Date Submitted: October 04, 2022
More than just a life story, this powerful memoir—divided into two sections, first detailing Andrews’s decline, followed by his recovery—reveals the factors that often contribute to depression and alcoholism, highlighting the complexities involved and emphasizing there is no one-size-fits-all approach to recovery. Andrews reiterates that there were few “ah-ha” moments during his journey, characterizing it instead as a road full of minor setbacks and bad days, while he was “trying to function with the weight of a knight’s armor draped on me at all times.” He encourages readers to view recovery as a marathon, not a sprint, debunking the myths of quick fixes and easy answers in favor of commitment, hard work, and uncompromising honesty.
Readers will find plenty of inspiration here, as Andrews unflinchingly shares his darkest moments—including a suicide attempt that should come with a trigger warning.
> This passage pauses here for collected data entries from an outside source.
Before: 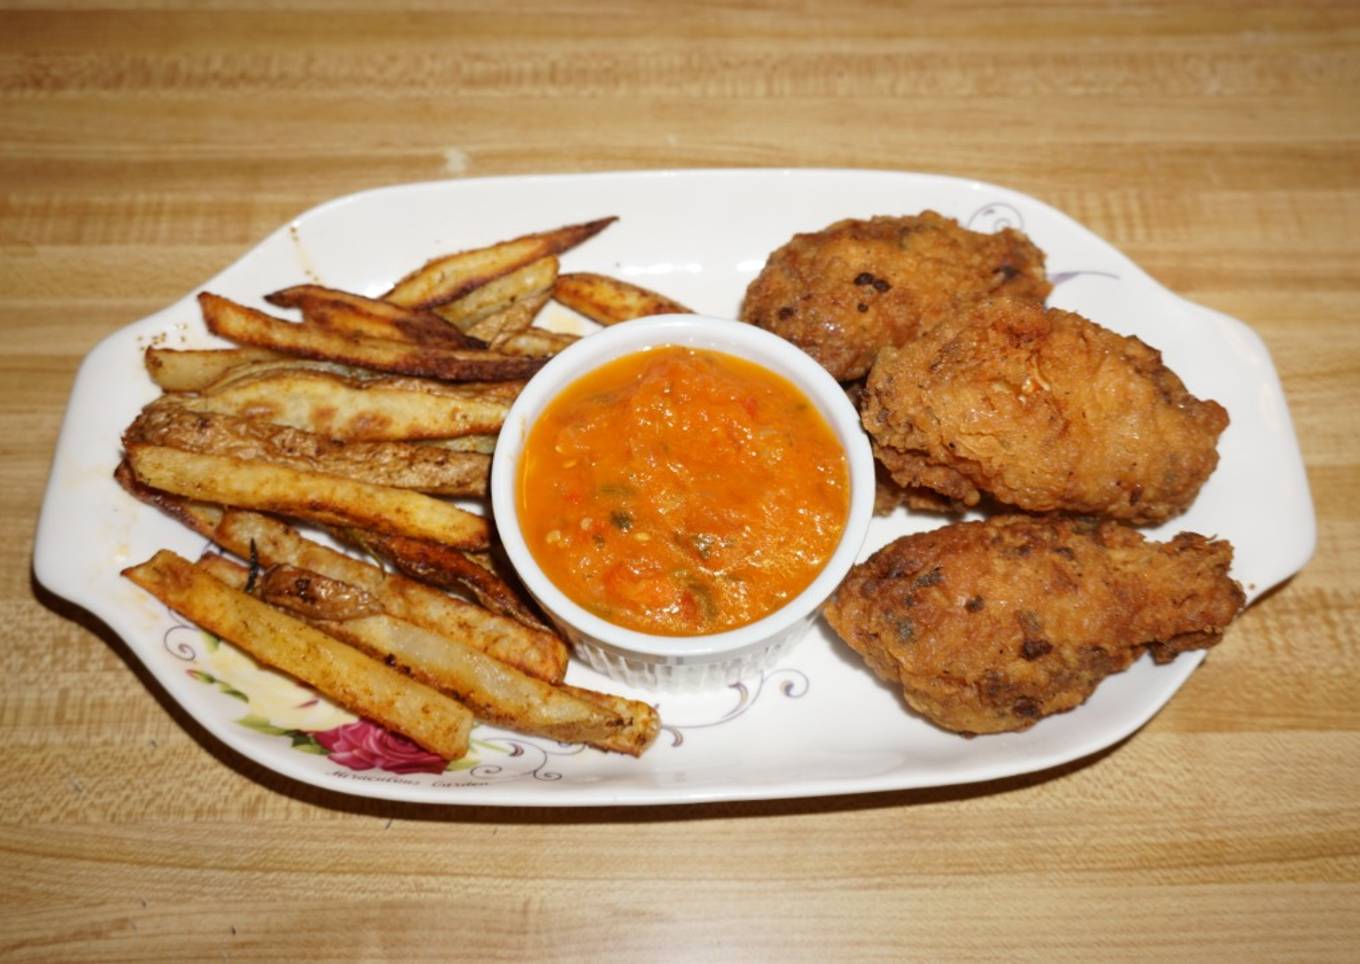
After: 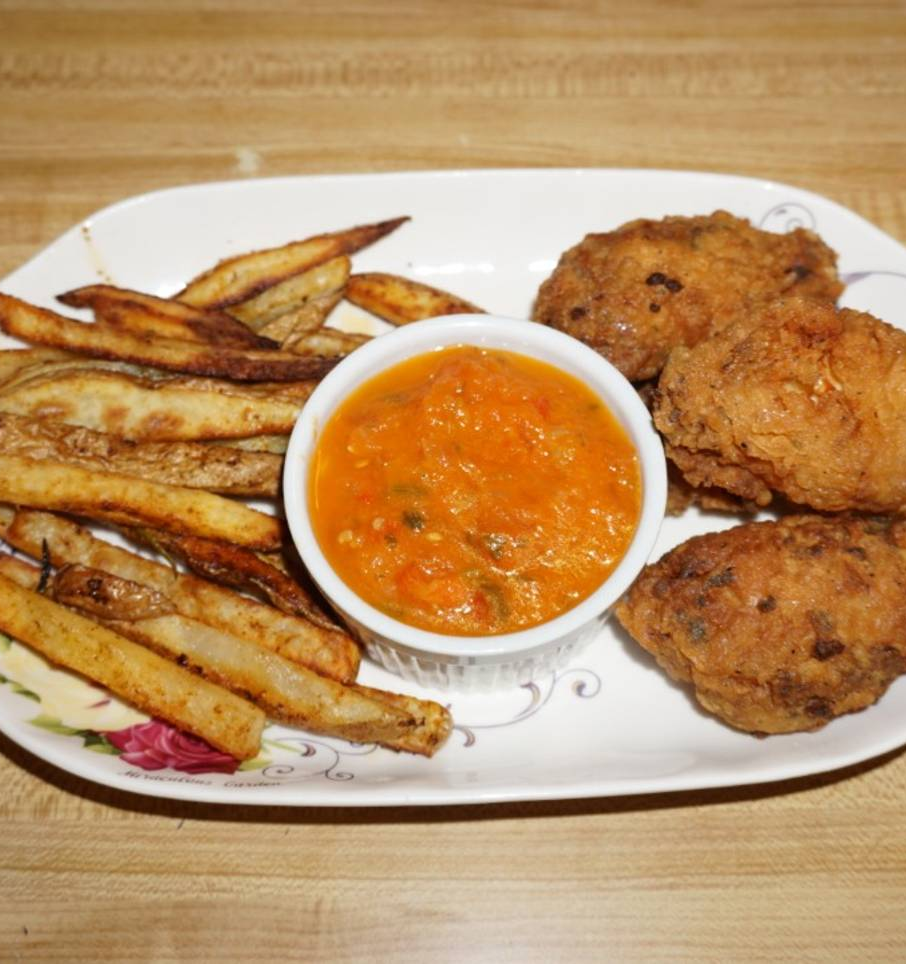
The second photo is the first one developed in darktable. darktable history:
crop and rotate: left 15.332%, right 18.044%
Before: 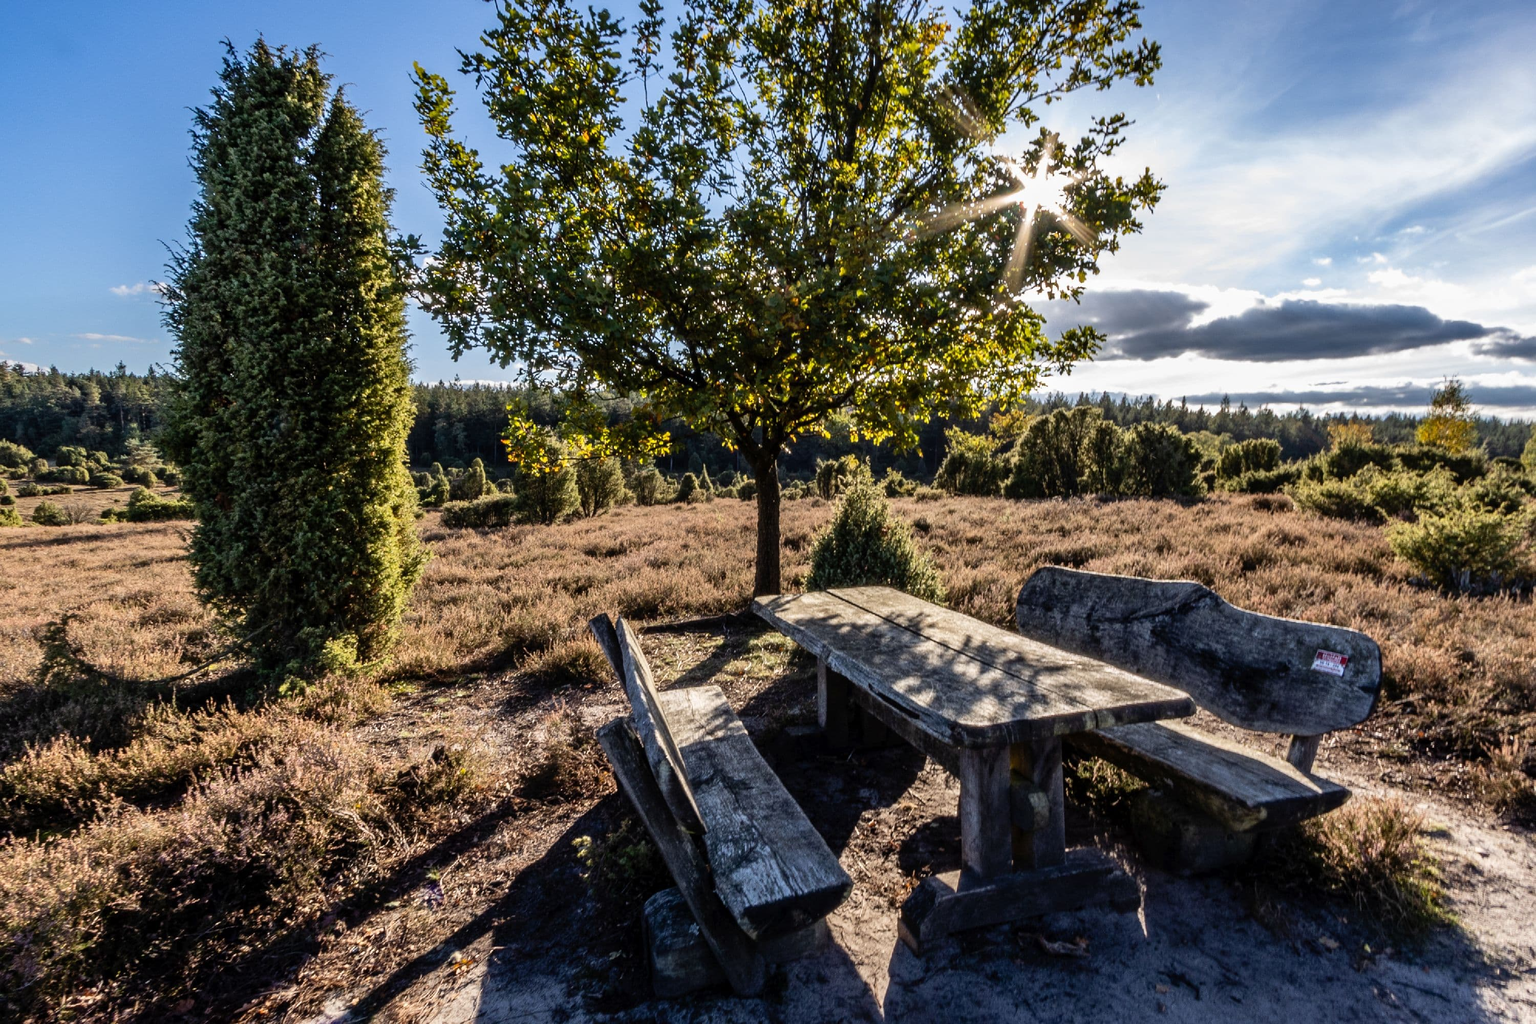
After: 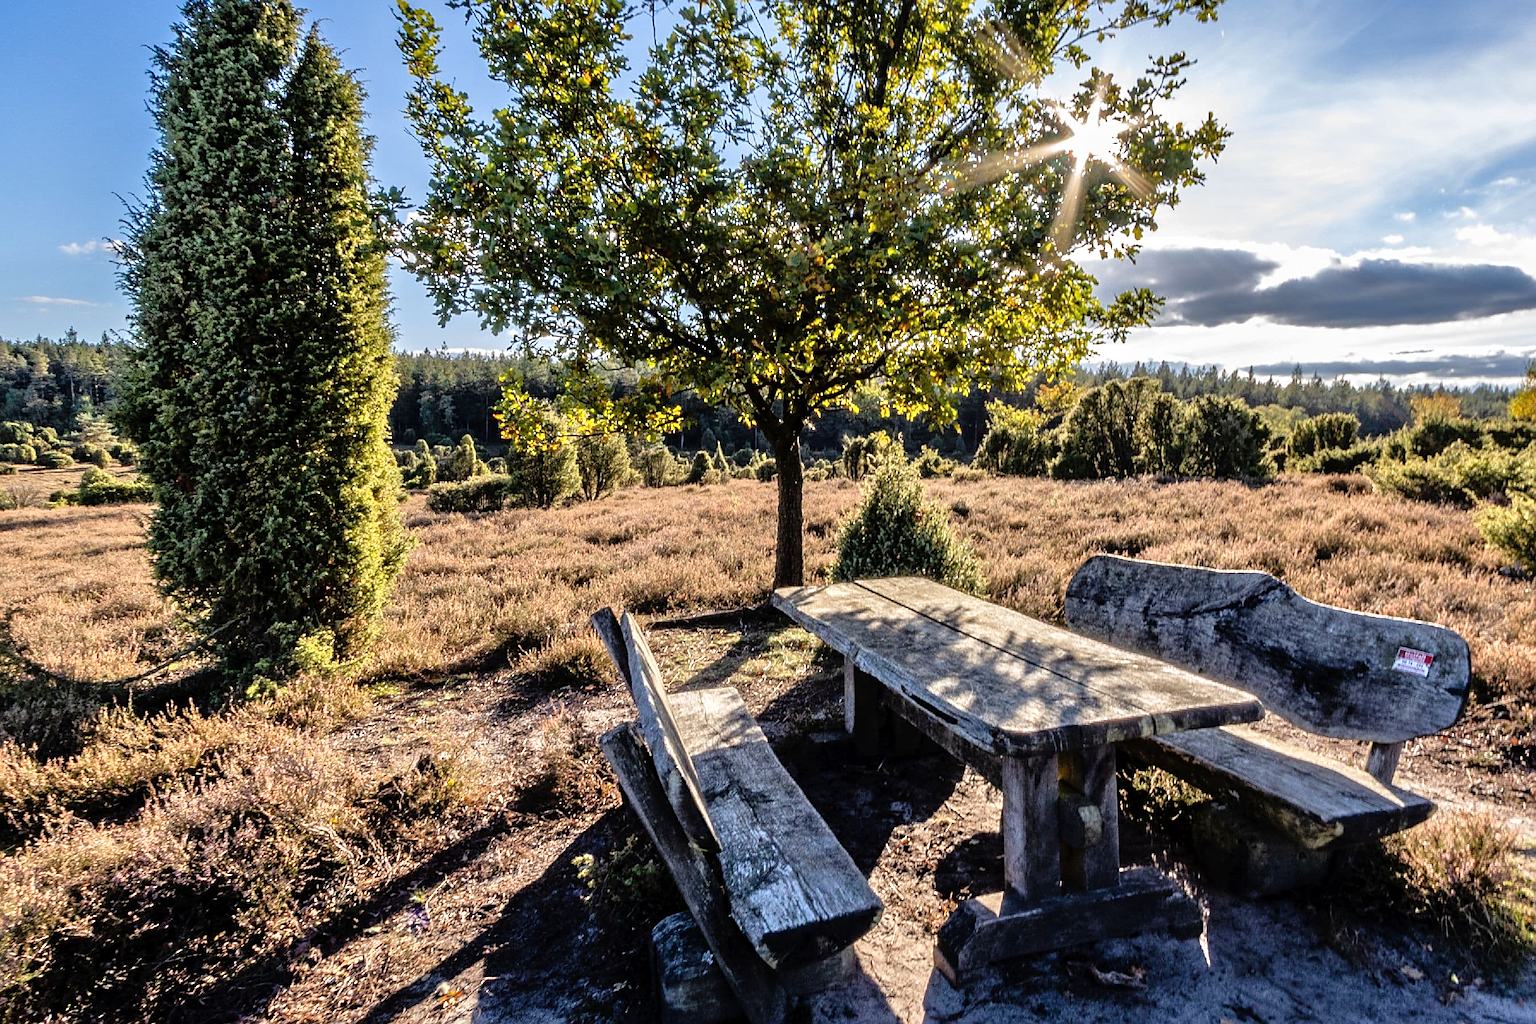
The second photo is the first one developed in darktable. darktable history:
crop: left 3.713%, top 6.51%, right 6.176%, bottom 3.29%
tone equalizer: -7 EV 0.144 EV, -6 EV 0.598 EV, -5 EV 1.17 EV, -4 EV 1.33 EV, -3 EV 1.15 EV, -2 EV 0.6 EV, -1 EV 0.157 EV, mask exposure compensation -0.487 EV
sharpen: on, module defaults
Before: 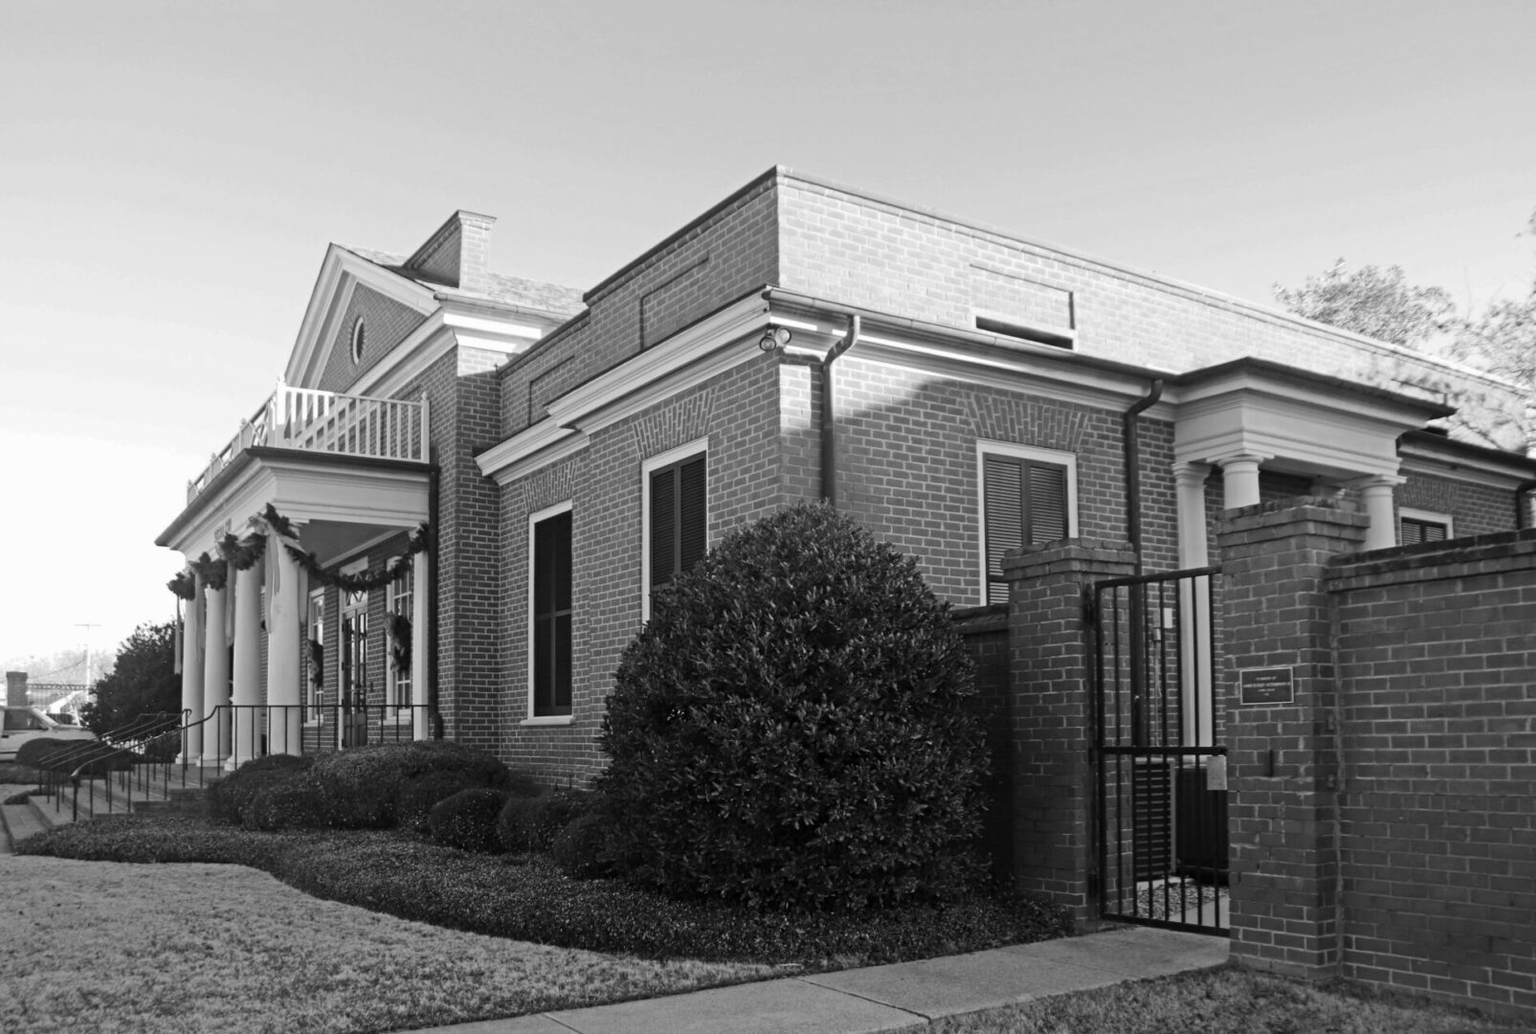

He interjects teaching points as well, such as offering the reframe “having alcoholism” versus being labeled an alcoholic, stating “It is something I have, not who or what I am.” Perhaps most uplifting is his rediscovery of the beauty in life’s simple moments, whether that’s celebrating unburnt toast or enjoying an easy meal with his kids, as he wisely advises “Gratitude is an excellent barometer for wellness.”
Takeaway: A riveting account of triumph over depression and alcoholism.
Great for fans of: Sarah Hepola's Blackout: Remembering the Things I Drank to Forget, Shaheen Bhatt's I’ve Never Been (Un)Happier.